EXTRACT:
'''

Grounds of Attack on Tribunal Decision in this Court

  1. The Grounds relied upon by the Applicant are verbatim as follows:

    1. AAT did not believe what I said but without any reason.

    AAT Said when I appeared before the Tribunal to give evidence in support of my claims, a number of inconsistencies arouse between my oral evidence and my written application. Actually from the time when I was persecuted by the Chinese government to present, many years have passed. It is also plausible that such as long time passed and I do not remember all the details of some persecutions. I have told AAT what happened, but they did not believe me any more.

    2. AAT’s decision letter had many mistakes, which reflect their working attitude.

    I have told the officer from the AAT my story clearly, but the AAT decision letter made so many mistakes. They could not state my story, which meant they did not understand what happen to me. In addition, if they could not understand, they should ask me to provide more or explain further, but they did not. AAT did not believe what I said and did not consider the issued from the view of Christianity practitioners, as a result, the decision made by AAT is definitely not correct.

    3. AAT is not professional.

    In the end, AAT’s letter concluded that I did not meet the criteria, but they did not give me specific reasons. They states my story in the whole page but not correctly, and they only gave me a short decision. Is this the real refusal letter? Or is simply a mere sham? I hope the Court could give me a fair opportunity to appeal.

Consideration

Ground 1

  1. This Ground fails at a factual level because the Tribunal did set out the reasons for which it did not accept the Applicant’s claims. The Tribunal plainly gave reasons why it did not accept those claims and its reasons are not, in my view, without an intelligible justification or otherwise legally unreasonable. This Ground appears to accept that there were inconsistencies in the Applicant’s oral and written claims, and where not minor or trivial such inconsistencies may be properly used by the Tribunal in assessing an Applicant’s credibility.

'''

Records

'''

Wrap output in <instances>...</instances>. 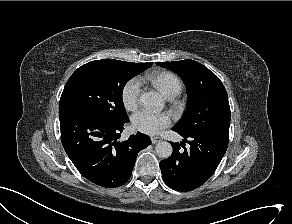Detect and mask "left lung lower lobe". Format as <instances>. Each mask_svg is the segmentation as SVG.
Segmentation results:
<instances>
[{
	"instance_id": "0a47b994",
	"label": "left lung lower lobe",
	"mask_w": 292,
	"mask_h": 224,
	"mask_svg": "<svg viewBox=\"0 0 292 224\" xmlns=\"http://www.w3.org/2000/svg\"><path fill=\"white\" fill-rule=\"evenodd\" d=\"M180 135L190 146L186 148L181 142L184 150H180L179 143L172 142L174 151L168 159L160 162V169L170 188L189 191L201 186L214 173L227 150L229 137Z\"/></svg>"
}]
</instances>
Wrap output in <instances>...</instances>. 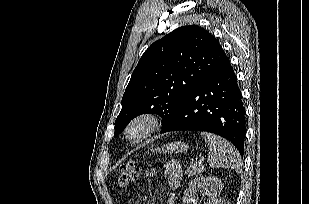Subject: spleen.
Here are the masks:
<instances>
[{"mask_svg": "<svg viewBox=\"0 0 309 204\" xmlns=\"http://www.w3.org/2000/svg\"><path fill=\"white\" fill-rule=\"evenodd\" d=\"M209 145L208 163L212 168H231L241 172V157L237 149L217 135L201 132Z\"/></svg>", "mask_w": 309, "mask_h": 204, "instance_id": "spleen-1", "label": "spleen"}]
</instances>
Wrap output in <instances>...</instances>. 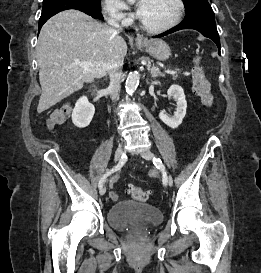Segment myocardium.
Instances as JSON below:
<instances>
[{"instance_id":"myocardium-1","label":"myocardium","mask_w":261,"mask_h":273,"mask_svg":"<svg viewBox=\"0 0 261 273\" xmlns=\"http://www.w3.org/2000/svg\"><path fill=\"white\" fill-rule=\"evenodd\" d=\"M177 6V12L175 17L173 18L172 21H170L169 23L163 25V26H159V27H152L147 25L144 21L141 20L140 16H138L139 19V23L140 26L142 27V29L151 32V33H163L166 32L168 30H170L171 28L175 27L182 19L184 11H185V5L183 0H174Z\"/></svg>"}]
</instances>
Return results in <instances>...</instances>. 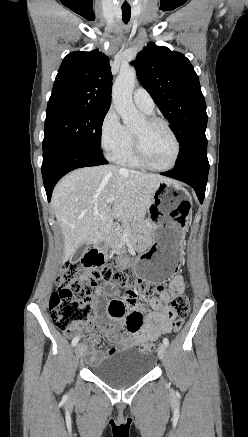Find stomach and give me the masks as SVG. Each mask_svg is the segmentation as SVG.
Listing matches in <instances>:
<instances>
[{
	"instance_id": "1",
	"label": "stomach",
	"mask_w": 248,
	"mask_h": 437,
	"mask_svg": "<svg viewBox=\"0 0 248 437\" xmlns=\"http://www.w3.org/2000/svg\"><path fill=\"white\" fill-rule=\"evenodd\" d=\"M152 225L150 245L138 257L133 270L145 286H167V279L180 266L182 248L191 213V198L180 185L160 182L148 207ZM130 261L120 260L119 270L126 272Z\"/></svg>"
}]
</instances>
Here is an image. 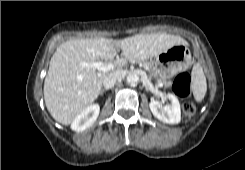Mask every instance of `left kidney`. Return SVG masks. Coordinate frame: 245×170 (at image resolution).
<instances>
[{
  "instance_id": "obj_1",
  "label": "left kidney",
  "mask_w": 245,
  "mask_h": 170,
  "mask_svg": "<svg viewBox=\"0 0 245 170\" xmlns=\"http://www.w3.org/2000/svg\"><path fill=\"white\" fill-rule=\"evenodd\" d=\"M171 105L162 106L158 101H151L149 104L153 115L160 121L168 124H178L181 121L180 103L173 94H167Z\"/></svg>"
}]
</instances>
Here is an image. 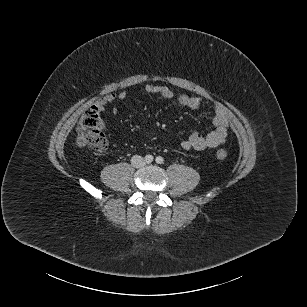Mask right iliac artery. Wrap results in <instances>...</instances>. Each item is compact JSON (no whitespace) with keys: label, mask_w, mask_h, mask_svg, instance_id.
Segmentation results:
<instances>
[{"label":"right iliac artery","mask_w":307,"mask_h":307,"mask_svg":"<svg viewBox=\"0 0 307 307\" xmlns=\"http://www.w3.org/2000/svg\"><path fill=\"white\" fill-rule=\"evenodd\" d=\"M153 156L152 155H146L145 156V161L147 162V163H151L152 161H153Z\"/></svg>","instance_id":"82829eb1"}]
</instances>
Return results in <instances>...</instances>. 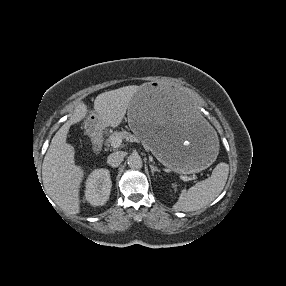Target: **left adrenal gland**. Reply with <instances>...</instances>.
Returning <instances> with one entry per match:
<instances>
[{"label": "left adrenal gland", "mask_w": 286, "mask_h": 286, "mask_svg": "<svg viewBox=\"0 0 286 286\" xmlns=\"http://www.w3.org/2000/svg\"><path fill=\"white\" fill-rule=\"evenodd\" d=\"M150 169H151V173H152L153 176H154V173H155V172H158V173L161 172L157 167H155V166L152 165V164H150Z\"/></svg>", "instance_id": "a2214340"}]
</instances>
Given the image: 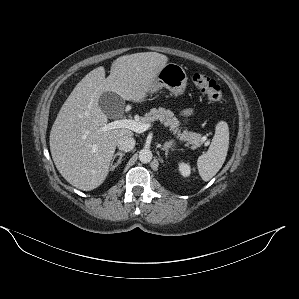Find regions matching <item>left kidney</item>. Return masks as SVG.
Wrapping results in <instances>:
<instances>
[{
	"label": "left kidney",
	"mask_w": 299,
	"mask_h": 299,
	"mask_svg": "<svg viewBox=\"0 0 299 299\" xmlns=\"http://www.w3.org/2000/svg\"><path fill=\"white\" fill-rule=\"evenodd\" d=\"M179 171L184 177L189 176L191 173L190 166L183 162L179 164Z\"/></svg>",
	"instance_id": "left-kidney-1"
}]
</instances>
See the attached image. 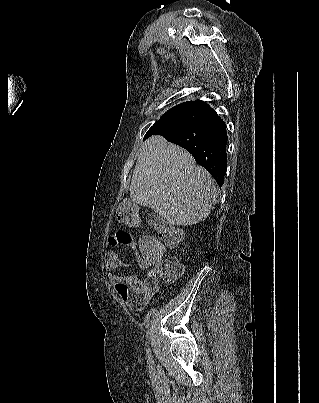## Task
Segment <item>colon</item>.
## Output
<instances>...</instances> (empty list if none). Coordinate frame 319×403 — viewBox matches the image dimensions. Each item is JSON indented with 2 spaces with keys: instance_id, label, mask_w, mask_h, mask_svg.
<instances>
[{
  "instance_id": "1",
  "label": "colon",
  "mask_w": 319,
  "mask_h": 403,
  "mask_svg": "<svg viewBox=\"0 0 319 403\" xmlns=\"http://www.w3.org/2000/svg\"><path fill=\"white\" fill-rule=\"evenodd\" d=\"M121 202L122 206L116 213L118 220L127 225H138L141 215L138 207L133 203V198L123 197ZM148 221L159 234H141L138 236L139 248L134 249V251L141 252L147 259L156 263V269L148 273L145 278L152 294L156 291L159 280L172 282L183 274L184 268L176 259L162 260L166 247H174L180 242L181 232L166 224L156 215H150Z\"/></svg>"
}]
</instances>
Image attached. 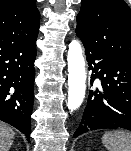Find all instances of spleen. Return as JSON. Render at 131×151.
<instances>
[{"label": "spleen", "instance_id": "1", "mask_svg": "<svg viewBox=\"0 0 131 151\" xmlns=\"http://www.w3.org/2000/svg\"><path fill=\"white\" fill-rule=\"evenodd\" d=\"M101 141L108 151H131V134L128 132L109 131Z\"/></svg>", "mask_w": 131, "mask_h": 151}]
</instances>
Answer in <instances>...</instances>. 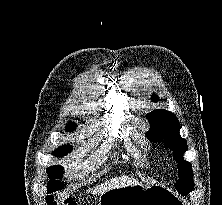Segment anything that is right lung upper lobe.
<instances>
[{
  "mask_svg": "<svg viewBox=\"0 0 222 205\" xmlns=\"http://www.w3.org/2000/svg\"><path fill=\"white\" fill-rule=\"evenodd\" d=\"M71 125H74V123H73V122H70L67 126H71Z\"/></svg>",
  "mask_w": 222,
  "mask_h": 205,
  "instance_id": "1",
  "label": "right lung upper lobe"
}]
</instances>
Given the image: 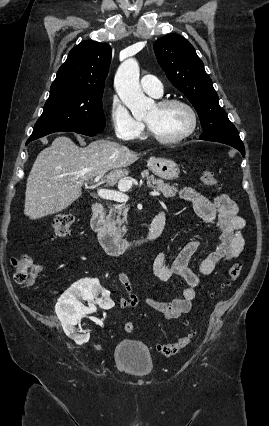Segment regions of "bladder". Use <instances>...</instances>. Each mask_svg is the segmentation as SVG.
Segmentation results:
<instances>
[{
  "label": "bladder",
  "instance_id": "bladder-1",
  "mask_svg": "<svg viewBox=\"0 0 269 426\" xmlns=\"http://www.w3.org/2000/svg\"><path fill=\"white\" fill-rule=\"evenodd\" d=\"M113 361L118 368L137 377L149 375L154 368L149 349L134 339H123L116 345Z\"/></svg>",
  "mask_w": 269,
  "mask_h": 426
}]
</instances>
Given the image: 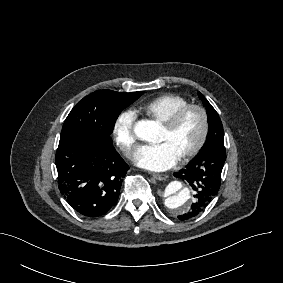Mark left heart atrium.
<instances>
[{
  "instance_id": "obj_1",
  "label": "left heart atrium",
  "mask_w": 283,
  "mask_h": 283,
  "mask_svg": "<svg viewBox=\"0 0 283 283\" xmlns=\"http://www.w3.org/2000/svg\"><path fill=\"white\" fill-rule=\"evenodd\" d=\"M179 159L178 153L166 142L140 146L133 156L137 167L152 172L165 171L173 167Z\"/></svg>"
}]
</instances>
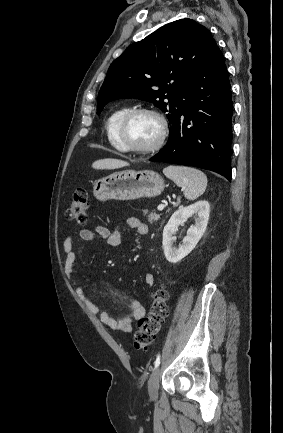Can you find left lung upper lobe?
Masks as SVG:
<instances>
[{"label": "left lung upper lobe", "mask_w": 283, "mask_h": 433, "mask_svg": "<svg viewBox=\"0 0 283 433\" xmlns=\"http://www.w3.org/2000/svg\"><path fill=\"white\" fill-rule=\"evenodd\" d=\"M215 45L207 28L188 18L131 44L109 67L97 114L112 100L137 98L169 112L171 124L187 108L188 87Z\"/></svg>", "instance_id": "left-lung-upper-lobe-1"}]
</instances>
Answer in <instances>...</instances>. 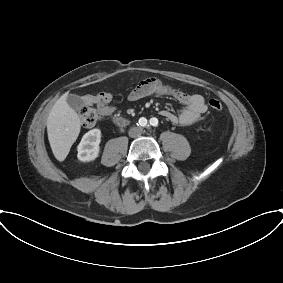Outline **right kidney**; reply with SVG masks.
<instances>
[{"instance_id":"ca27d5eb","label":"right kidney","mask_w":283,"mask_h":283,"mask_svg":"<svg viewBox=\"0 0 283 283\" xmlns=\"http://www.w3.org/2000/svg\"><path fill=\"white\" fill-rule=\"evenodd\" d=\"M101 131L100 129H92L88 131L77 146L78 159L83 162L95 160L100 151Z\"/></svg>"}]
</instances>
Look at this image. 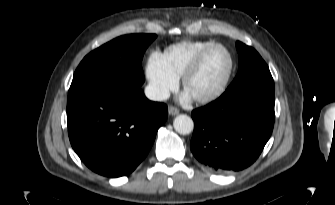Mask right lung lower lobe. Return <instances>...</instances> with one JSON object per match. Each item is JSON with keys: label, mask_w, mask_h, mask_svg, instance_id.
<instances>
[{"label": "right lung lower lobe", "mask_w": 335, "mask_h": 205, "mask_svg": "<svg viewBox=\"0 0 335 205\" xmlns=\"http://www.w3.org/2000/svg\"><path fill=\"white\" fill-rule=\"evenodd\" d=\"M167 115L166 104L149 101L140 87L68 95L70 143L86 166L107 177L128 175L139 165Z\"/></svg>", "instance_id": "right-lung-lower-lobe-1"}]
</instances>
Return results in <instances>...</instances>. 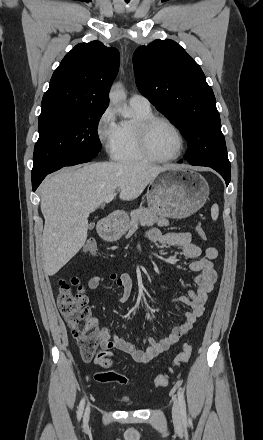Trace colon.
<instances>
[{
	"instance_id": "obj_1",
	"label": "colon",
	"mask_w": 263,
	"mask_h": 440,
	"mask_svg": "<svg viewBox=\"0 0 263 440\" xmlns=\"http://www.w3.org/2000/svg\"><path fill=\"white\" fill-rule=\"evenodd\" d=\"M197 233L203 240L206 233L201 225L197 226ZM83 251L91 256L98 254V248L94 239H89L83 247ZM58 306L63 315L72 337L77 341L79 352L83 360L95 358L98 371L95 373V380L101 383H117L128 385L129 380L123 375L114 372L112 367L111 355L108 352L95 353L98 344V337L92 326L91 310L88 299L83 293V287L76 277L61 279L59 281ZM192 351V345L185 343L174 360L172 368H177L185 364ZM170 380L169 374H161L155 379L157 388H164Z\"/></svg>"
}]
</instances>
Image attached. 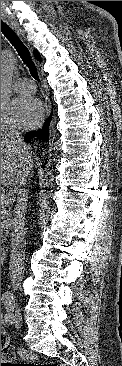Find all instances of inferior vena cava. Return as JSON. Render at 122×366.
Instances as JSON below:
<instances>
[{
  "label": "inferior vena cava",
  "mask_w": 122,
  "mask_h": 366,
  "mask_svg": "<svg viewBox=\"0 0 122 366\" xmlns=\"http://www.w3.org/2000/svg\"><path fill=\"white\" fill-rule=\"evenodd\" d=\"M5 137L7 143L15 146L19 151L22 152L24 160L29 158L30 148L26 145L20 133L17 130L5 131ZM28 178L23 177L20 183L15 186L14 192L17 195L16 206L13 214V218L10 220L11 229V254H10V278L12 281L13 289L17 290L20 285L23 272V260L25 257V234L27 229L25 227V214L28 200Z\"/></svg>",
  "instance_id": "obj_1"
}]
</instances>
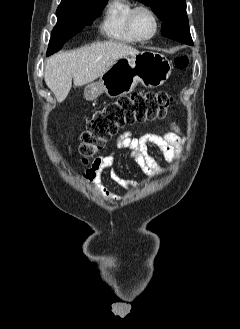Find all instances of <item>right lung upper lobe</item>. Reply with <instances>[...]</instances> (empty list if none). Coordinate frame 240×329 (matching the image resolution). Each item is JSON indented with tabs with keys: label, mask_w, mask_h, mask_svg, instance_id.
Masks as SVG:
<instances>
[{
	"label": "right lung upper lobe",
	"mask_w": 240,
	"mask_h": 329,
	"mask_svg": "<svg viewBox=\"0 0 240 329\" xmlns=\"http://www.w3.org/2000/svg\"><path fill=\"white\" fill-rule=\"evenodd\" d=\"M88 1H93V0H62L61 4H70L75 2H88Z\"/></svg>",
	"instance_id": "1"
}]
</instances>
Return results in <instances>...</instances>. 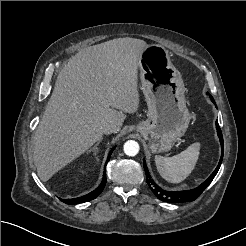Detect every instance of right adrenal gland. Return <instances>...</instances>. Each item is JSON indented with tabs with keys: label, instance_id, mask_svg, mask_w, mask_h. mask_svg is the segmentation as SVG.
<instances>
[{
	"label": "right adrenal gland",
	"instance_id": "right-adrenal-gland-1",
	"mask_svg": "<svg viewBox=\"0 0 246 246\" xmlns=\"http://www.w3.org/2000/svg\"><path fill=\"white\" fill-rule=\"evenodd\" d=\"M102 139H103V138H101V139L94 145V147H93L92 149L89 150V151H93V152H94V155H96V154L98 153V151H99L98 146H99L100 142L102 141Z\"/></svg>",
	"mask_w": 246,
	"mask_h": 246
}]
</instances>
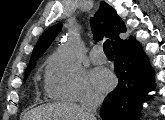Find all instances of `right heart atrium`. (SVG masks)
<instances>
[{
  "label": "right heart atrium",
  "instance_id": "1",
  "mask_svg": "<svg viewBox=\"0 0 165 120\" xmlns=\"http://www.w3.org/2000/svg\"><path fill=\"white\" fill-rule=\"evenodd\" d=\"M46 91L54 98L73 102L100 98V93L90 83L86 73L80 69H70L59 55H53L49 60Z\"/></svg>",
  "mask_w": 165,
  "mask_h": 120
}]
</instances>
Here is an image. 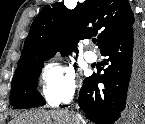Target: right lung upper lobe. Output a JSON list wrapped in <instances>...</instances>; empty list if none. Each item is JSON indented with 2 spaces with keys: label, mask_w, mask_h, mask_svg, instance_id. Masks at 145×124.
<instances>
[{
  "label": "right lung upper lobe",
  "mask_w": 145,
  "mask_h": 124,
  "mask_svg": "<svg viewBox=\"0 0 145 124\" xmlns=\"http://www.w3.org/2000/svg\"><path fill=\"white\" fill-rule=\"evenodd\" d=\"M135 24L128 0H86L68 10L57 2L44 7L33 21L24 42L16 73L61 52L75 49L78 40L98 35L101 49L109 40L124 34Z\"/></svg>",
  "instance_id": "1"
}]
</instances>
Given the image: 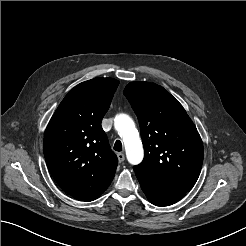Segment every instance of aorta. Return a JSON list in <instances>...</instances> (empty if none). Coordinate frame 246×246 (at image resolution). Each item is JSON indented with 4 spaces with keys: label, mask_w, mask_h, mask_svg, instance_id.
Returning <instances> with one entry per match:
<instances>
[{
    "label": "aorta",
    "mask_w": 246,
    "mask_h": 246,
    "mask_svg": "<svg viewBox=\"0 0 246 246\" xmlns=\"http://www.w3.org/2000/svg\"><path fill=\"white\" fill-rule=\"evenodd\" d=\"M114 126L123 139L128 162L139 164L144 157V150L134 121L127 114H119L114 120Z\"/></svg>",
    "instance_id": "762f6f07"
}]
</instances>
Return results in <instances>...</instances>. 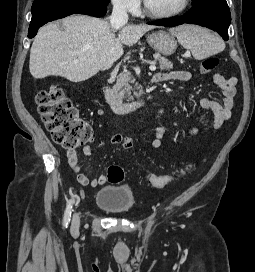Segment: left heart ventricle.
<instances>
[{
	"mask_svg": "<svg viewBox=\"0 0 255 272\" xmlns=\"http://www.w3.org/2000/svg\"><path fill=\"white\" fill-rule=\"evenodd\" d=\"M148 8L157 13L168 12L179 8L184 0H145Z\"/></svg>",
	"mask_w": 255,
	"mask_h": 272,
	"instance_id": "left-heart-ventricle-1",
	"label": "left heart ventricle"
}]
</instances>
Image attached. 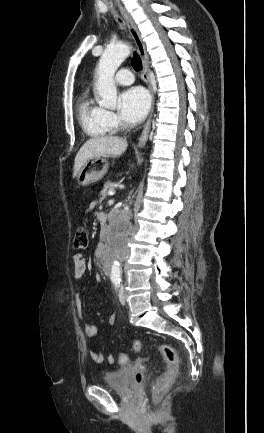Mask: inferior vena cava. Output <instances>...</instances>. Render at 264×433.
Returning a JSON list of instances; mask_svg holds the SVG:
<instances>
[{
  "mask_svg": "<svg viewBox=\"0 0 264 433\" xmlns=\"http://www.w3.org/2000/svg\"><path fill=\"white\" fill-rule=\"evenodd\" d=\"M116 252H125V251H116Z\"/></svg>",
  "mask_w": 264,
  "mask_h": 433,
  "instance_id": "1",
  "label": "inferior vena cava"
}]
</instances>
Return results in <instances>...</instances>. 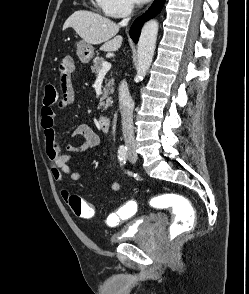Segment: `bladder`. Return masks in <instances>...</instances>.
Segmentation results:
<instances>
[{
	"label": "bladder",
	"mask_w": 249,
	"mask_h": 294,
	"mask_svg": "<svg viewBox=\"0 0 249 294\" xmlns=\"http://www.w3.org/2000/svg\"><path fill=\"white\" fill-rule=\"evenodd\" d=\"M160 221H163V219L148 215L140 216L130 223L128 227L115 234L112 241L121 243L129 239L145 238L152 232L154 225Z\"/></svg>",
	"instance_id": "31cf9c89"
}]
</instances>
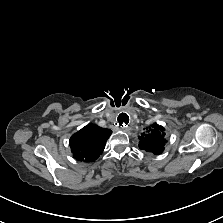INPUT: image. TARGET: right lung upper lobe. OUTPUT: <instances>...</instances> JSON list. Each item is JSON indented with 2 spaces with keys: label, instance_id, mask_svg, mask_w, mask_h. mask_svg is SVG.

'''

INSTRUCTIONS:
1. How would you render this sentence from the judgment extract in Spanish: "This Ground fails at a factual level because the Tribunal did set out the reasons for which it did not accept the Applicant’s claims."
2. In the judgment extract, what does the Applicant hope the Court will give at the end of the third ground?
3. Carry the judgment extract forward from its last sentence.

RESPONSE LIST:
1. Este Motivo fracasa en el plano fáctico porque el Tribunal sí expuso las razones por las que no aceptó las pretensiones del Solicitante.

2. A fair opportunity to appeal.

3.
  2. In AAJ17 v Minister for Immigration and Border Protection [2018] FCA 205, the Tribunal in its decision had pointed to a number of inconsistencies in important aspects of the applicant’s claims as made at various times and between her accounts and those given by her husband at an earlier Tribunal hearing. The Tribunal also considered that the applicant’s answers were evasive and vague when those inconsistencies were put to it. In that context, Perry J said at [24]:

    [24] The existence of such inconsistencies in important aspects of the appellant’s claims, and the failure to explain those inconsistencies in a way that the Tribunal considered was satisfactory, provide a logical and rational basis for the Tribunal’s adverse credibility findings. In this regard, it is well established that the Tribunal is not required to accept, uncritically, any and all claims made by an applicant: Randhawa v Minister for Immigration, Local Government and Ethnic Affairs (1994) 52 FCR 437 at 451–452 (Beaumont J); Minister for Immigration & Ethnic Affairs v Guo (1997) 191 CLR 559 at 596 (Kirby J). Nor does the Tribunal have to possess rebutting evidence before holding that a particular assertion is not established: see eg Selvadurai v Minister for Immigration & Ethnic Affairs (1994) 34 ALD 347 at [7] (Heerey J).

  3. Accordingly, Ground 1 is not made out.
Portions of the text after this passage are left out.